(Beginning of Source material)
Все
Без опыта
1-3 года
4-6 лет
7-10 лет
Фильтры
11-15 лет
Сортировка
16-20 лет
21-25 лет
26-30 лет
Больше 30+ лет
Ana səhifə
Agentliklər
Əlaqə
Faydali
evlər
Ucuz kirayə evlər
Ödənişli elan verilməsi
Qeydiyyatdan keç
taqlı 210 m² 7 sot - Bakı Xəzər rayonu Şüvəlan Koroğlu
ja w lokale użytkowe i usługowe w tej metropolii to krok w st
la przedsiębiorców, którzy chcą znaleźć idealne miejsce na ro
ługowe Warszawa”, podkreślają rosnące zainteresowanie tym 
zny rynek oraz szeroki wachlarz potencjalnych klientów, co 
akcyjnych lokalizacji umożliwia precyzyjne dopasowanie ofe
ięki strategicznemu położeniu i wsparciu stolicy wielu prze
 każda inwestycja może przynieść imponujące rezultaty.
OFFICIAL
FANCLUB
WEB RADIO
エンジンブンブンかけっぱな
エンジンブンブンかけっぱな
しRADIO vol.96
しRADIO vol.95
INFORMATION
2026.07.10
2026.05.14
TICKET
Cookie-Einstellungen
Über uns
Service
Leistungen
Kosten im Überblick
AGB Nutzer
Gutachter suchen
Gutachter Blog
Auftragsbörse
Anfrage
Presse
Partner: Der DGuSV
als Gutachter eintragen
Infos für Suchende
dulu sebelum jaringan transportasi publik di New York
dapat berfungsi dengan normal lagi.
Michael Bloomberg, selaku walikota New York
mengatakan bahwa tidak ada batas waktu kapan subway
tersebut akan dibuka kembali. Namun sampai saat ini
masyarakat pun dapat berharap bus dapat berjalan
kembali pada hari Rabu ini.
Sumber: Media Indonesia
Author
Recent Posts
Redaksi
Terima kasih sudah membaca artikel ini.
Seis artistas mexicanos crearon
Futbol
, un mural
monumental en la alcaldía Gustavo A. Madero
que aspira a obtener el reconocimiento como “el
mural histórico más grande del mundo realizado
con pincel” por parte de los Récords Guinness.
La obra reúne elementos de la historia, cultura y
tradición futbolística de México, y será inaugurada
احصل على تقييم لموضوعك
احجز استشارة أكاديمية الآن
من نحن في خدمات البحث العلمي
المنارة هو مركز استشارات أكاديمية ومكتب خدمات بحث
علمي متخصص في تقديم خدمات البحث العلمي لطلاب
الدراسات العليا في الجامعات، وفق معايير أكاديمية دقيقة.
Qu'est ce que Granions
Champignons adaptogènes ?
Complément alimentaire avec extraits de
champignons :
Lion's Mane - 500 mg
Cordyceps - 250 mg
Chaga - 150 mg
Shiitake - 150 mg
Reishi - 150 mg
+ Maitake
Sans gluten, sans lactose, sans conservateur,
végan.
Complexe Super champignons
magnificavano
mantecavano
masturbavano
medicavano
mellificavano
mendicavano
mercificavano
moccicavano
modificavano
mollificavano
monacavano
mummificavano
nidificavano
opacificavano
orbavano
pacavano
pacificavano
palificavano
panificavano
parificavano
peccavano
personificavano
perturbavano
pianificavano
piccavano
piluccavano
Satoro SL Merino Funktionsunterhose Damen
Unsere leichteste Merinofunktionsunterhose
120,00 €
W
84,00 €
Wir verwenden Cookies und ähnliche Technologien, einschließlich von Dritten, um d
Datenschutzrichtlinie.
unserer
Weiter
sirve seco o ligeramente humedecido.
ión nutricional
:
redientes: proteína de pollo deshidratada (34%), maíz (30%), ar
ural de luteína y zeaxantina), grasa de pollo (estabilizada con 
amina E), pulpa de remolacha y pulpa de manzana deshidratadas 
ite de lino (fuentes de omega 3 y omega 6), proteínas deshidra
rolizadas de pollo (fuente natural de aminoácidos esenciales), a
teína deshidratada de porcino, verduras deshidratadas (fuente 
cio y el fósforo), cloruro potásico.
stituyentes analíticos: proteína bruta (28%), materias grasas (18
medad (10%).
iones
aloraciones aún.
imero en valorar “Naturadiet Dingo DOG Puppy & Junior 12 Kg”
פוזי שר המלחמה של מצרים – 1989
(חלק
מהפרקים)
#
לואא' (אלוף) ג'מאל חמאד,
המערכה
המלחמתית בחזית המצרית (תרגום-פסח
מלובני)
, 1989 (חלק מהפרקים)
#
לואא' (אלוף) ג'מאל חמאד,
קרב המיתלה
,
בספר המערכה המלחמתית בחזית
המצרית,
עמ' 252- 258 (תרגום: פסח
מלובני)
(End of Source material)
What to work on: Rename "Gutachter" to "Experten" throughout the rows above, and leave everything else unchanged.

Written response:
Все
Без опыта
1-3 года
4-6 лет
7-10 лет
Фильтры
11-15 лет
Сортировка
16-20 лет
21-25 лет
26-30 лет
Больше 30+ лет
Ana səhifə
Agentliklər
Əlaqə
Faydali
evlər
Ucuz kirayə evlər
Ödənişli elan verilməsi
Qeydiyyatdan keç
taqlı 210 m² 7 sot - Bakı Xəzər rayonu Şüvəlan Koroğlu
ja w lokale użytkowe i usługowe w tej metropolii to krok w st
la przedsiębiorców, którzy chcą znaleźć idealne miejsce na ro
ługowe Warszawa”, podkreślają rosnące zainteresowanie tym 
zny rynek oraz szeroki wachlarz potencjalnych klientów, co 
akcyjnych lokalizacji umożliwia precyzyjne dopasowanie ofe
ięki strategicznemu położeniu i wsparciu stolicy wielu prze
 każda inwestycja może przynieść imponujące rezultaty.
OFFICIAL
FANCLUB
WEB RADIO
エンジンブンブンかけっぱな
エンジンブンブンかけっぱな
しRADIO vol.96
しRADIO vol.95
INFORMATION
2026.07.10
2026.05.14
TICKET
Cookie-Einstellungen
Über uns
Service
Leistungen
Kosten im Überblick
AGB Nutzer
Experten suchen
Experten Blog
Auftragsbörse
Anfrage
Presse
Partner: Der DGuSV
als Experten eintragen
Infos für Suchende
dulu sebelum jaringan transportasi publik di New York
dapat berfungsi dengan normal lagi.
Michael Bloomberg, selaku walikota New York
mengatakan bahwa tidak ada batas waktu kapan subway
tersebut akan dibuka kembali. Namun sampai saat ini
masyarakat pun dapat berharap bus dapat berjalan
kembali pada hari Rabu ini.
Sumber: Media Indonesia
Author
Recent Posts
Redaksi
Terima kasih sudah membaca artikel ini.
Seis artistas mexicanos crearon
Futbol
, un mural
monumental en la alcaldía Gustavo A. Madero
que aspira a obtener el reconocimiento como “el
mural histórico más grande del mundo realizado
con pincel” por parte de los Récords Guinness.
La obra reúne elementos de la historia, cultura y
tradición futbolística de México, y será inaugurada
احصل على تقييم لموضوعك
احجز استشارة أكاديمية الآن
من نحن في خدمات البحث العلمي
المنارة هو مركز استشارات أكاديمية ومكتب خدمات بحث
علمي متخصص في تقديم خدمات البحث العلمي لطلاب
الدراسات العليا في الجامعات، وفق معايير أكاديمية دقيقة.
Qu'est ce que Granions
Champignons adaptogènes ?
Complément alimentaire avec extraits de
champignons :
Lion's Mane - 500 mg
Cordyceps - 250 mg
Chaga - 150 mg
Shiitake - 150 mg
Reishi - 150 mg
+ Maitake
Sans gluten, sans lactose, sans conservateur,
végan.
Complexe Super champignons
magnificavano
mantecavano
masturbavano
medicavano
mellificavano
mendicavano
mercificavano
moccicavano
modificavano
mollificavano
monacavano
mummificavano
nidificavano
opacificavano
orbavano
pacavano
pacificavano
palificavano
panificavano
parificavano
peccavano
personificavano
perturbavano
pianificavano
piccavano
piluccavano
Satoro SL Merino Funktionsunterhose Damen
Unsere leichteste Merinofunktionsunterhose
120,00 €
W
84,00 €
Wir verwenden Cookies und ähnliche Technologien, einschließlich von Dritten, um d
Datenschutzrichtlinie.
unserer
Weiter
sirve seco o ligeramente humedecido.
ión nutricional
:
redientes: proteína de pollo deshidratada (34%), maíz (30%), ar
ural de luteína y zeaxantina), grasa de pollo (estabilizada con 
amina E), pulpa de remolacha y pulpa de manzana deshidratadas 
ite de lino (fuentes de omega 3 y omega 6), proteínas deshidra
rolizadas de pollo (fuente natural de aminoácidos esenciales), a
teína deshidratada de porcino, verduras deshidratadas (fuente 
cio y el fósforo), cloruro potásico.
stituyentes analíticos: proteína bruta (28%), materias grasas (18
medad (10%).
iones
aloraciones aún.
imero en valorar “Naturadiet Dingo DOG Puppy & Junior 12 Kg”
פוזי שר המלחמה של מצרים – 1989
(חלק
מהפרקים)
#
לואא' (אלוף) ג'מאל חמאד,
המערכה
המלחמתית בחזית המצרית (תרגום-פסח
מלובני)
, 1989 (חלק מהפרקים)
#
לואא' (אלוף) ג'מאל חמאד,
קרב המיתלה
,
בספר המערכה המלחמתית בחזית
המצרית,
עמ' 252- 258 (תרגום: פסח
מלובני)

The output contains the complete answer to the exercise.